By James Hoffman, Contributing Writer
Central Valley Ag co-operative (CVA) launched its precision agriculture department more than 20 years ago, turning agronomy from an aspect of their business into their calling card. CVA develops innovative, value-added, tailored solutions for growers that lead to lasting relationships with CVA’s customers.
With 40 agronomy locations across eastern Nebraska, and parts of Iowa, and Kansas, CVA has a diverse and expansive customer base, which requires a flexible core of precision advisors. Advanced Cropping Systems manager Keith Byerly joined CVA 15 years ago as one of three people on the precision side.
They now have 9 people dedicated to the data management side, 3 who work on the equipment side and 2-3 staff agronomists per location.
For the first 8 years, CVA did whatever it could to get precision hardware onto people’s farms, convinced that whoever sold the electronics to a customer, would naturally get the calls for the prescriptions, which was their ultimate goal.
As the co-op found success combining hardware and prescriptions, developing a dedicated staff with specialized knowledge, included a move to fee-based model for billing out precision services. Equipment services are charged by the hour while data management services are billed by the acre.
CVA offers over a variety of precision services, including yield and field mapping, GPS and RTK signal subscriptions, soil sampling and equipment installations, with the majority of their precision revenue coming from data analysis.
Byerly is confident they can deliver 2-to-1 or sometimes up to 5-to-1 returns on investments for customers, and growers parlay those earnings into more spending at CVA.
While precision services are a small percentage of overall revenue at CVA, Byerly says they’re a huge component in helping solidify business with growers and get more intertwined in growers’ operations.
While converting new growers can be difficult, retaining current ones is more important. CVA’s retention rate is more than 90% and Byerly says anything below would be a concern.
“We approach everything from an agronomy-first standpoint,” he says. “The goal is to come up with solutions that not only pay for themselves, but pay for us to talk about the next thing. And not spend all our time on cold-calls and finding new customers.”
Byerly would love to get all of his customers into precision service plans to schedule work more efficiently. But CVA also offers à la carte services to those who don’t sign up for a plan, and many growers prefer to take that option.
That means the precision team is responding to phone calls on the fly, but Byerly can’t risk losing growers just to make sure everyone is on a plan.

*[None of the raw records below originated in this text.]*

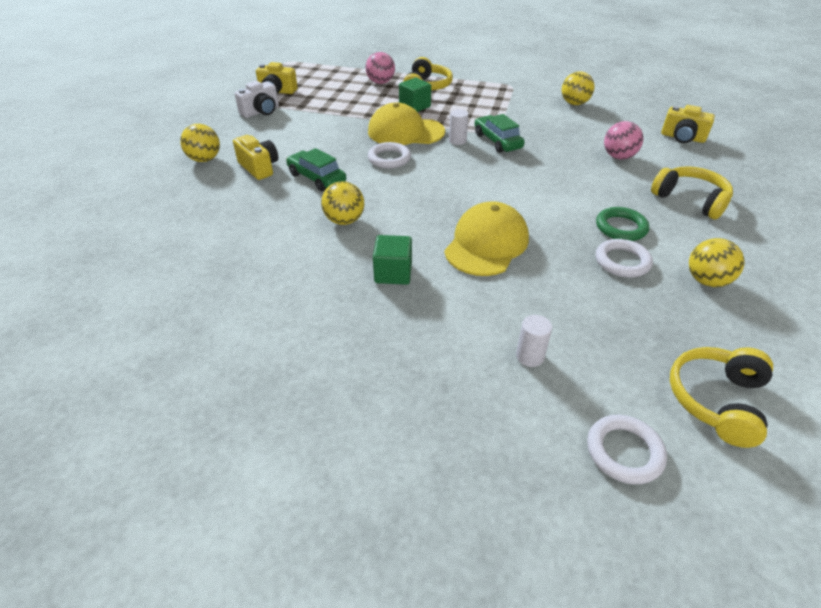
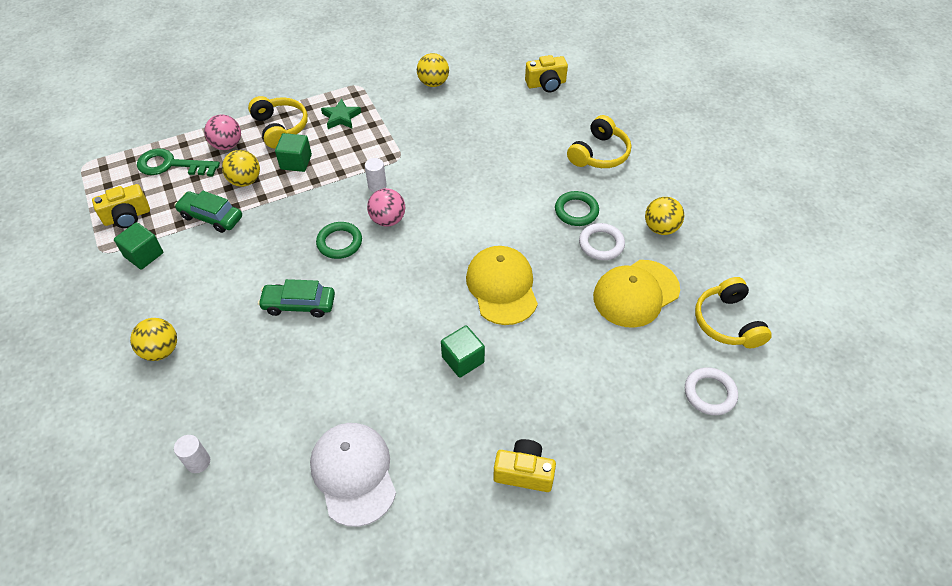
camera: 40 degrees left, 10 degrees up
(218, 295) = (353, 473): none -> white cap
(259, 167) = (230, 326): yellow camera -> yellow camera (524, 472)
(261, 112) = (144, 255): white camera -> green cube
(334, 79) = (171, 165): none -> green key
(344, 220) = (373, 335): yellow ball -> yellow ball (245, 181)
(389, 158) = (339, 242): white ring -> green ring
(405, 132) = (321, 200): yellow cap -> yellow cap (636, 293)
(477, 96) = (341, 117): none -> green star
(497, 141) = (411, 167): green car -> green car (211, 217)
(530, 356) = (611, 365): white cylinder -> white cylinder (198, 462)
(618, 157) = (518, 133): pink ball -> pink ball (388, 220)
(690, 200) = (599, 154): yellow headphones -> yellow headphones turned 120 degrees clockwise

“While we have this huge desire to offer [mandatory] service plans and better schedule some of our service calls, it's also been one of our biggest sales tools that we don't,” Byerly says.
He stresses that a single service plan only works for a small geographic area, and different plans must be developed to deal with multiple variables like overlapping planting seasons. CVA offers just two plans now, one for a single-display farm and one for a multiple-display farm.
Lately, the co-op has been tweaking their service plans to make them more attractive, and Byerly says directly asking growers helps narrow down what services to include. It also helps dealers avoid making assumptions about what growers want, need or are willing to pay for.
“We’ve re-tooled it twice in the last 4 years to make things more advantageous as far as the number of hours and services customers get while focusing on defining preseason service and things like that,” Byerly says. “We tried to incorporate training into those plans, where they get a local meeting in small groups.”
Byerly says being patient with customers, customizing plans instead of forcing them and clearly explaining to growers the value of services goes a long way in establishing and expanding relationships with growers.
“We have a lot of people that soil sample and variable-rate their spots, but when you start looking at managing the data in such a way that we're incorporating all of that into our irrigation, multi-hybrid and advanced seeding recommendations, that go deeper than soil types, that's where we haven't got past the early adopters yet,” Byerly says.